__Task goal__: Filter the records, keeping every line that has the string "store".

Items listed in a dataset

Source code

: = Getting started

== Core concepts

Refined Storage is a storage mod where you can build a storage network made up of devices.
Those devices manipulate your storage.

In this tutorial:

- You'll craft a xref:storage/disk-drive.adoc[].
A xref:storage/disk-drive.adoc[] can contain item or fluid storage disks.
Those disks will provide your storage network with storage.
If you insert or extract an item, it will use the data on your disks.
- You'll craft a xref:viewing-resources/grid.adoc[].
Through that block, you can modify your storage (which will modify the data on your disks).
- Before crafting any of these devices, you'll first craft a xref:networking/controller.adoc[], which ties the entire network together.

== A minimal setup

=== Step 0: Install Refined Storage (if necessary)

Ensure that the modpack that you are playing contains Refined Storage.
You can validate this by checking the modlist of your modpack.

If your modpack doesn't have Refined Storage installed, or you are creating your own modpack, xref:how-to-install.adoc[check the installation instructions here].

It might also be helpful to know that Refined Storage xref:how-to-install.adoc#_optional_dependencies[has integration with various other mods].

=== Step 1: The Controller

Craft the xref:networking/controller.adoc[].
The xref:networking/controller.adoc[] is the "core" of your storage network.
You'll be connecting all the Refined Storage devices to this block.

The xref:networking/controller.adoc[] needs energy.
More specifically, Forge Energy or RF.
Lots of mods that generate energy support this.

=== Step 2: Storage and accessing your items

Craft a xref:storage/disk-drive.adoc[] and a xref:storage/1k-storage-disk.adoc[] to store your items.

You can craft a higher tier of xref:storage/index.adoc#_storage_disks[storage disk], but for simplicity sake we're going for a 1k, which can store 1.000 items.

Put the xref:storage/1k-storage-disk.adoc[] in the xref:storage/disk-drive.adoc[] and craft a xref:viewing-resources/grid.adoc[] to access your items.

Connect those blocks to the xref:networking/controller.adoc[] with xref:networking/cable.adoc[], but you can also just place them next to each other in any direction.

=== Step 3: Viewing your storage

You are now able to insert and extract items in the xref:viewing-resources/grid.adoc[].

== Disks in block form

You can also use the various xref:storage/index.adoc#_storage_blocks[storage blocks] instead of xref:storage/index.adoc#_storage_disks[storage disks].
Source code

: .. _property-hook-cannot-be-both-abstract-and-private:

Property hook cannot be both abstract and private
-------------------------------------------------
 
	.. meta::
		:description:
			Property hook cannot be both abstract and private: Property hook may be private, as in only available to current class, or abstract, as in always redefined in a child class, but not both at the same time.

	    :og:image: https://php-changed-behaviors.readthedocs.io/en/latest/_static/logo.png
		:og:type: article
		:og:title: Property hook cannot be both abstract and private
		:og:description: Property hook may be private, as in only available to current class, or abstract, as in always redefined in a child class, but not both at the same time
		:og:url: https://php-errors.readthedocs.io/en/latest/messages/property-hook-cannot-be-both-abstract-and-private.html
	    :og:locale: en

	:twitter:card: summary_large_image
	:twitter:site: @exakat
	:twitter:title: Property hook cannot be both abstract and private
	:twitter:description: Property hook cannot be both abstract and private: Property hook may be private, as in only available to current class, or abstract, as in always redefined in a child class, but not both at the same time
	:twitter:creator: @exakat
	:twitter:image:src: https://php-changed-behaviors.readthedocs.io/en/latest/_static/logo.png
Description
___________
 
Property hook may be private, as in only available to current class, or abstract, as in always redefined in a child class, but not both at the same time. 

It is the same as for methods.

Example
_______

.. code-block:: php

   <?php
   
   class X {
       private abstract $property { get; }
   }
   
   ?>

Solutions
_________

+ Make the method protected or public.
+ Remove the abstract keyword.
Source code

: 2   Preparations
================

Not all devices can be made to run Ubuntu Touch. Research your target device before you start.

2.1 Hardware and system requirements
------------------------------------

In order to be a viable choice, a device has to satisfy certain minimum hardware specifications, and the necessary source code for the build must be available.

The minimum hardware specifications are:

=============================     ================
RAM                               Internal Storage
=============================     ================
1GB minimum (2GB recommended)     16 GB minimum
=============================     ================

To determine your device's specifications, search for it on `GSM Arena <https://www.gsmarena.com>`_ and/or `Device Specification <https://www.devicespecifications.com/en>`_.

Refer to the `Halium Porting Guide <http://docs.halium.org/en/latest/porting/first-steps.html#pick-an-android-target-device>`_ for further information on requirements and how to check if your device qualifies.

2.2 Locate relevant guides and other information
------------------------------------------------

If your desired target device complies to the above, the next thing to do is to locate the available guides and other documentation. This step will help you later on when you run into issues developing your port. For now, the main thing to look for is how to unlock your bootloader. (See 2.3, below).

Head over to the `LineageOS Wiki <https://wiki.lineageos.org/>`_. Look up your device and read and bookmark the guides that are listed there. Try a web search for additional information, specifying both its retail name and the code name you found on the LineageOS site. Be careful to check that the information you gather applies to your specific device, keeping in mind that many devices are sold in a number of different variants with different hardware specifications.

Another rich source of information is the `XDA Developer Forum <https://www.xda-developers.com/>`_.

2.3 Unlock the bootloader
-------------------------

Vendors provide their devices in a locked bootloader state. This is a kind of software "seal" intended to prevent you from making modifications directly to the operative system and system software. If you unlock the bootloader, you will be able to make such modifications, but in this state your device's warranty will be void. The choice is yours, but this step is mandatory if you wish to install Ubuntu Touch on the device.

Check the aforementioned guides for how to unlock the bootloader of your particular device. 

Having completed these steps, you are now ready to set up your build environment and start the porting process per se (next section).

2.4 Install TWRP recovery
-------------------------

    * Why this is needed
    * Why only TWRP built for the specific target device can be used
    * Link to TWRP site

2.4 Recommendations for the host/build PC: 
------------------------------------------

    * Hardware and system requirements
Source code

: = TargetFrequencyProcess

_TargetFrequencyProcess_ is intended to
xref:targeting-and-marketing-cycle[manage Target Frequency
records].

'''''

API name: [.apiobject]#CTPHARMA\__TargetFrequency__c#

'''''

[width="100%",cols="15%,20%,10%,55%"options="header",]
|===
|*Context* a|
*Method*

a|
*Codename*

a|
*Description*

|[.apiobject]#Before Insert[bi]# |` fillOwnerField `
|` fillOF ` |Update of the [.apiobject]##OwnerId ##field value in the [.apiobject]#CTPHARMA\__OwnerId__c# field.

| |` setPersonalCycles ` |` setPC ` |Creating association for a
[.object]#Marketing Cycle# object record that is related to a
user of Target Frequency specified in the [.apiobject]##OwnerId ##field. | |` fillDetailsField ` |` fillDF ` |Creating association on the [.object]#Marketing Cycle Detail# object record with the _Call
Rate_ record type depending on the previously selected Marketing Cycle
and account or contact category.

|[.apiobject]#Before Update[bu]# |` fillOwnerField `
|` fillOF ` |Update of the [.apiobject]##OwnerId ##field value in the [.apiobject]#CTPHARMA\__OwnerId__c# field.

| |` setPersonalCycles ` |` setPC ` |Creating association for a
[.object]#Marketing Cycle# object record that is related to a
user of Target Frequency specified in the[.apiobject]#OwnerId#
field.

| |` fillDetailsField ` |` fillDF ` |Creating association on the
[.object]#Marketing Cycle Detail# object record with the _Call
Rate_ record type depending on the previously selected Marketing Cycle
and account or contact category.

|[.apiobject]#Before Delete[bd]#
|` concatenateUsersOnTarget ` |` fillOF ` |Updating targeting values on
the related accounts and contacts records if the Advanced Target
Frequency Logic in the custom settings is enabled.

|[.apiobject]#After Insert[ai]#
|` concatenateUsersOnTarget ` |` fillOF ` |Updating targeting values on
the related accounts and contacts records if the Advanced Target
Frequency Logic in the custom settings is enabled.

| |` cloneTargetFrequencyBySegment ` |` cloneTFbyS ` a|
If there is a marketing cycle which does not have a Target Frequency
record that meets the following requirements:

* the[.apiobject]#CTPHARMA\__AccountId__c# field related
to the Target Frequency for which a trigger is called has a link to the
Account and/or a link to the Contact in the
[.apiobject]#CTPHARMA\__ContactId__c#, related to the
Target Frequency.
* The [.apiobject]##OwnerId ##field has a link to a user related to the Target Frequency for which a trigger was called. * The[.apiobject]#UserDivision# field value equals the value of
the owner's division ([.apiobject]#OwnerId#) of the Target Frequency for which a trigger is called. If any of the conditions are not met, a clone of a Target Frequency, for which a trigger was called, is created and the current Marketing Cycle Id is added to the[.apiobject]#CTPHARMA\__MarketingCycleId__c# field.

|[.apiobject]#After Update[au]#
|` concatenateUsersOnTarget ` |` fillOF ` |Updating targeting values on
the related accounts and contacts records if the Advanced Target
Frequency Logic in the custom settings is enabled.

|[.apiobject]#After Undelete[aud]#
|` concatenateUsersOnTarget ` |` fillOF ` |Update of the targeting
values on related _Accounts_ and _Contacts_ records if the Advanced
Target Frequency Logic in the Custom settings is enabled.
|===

__Solution__:
Craft a xref:storage/disk-drive.adoc[] and a xref:storage/1k-storage-disk.adoc[] to store your items.
You can craft a higher tier of xref:storage/index.adoc#_storage_disks[storage disk], but for simplicity sake we're going for a 1k, which can store 1.000 items.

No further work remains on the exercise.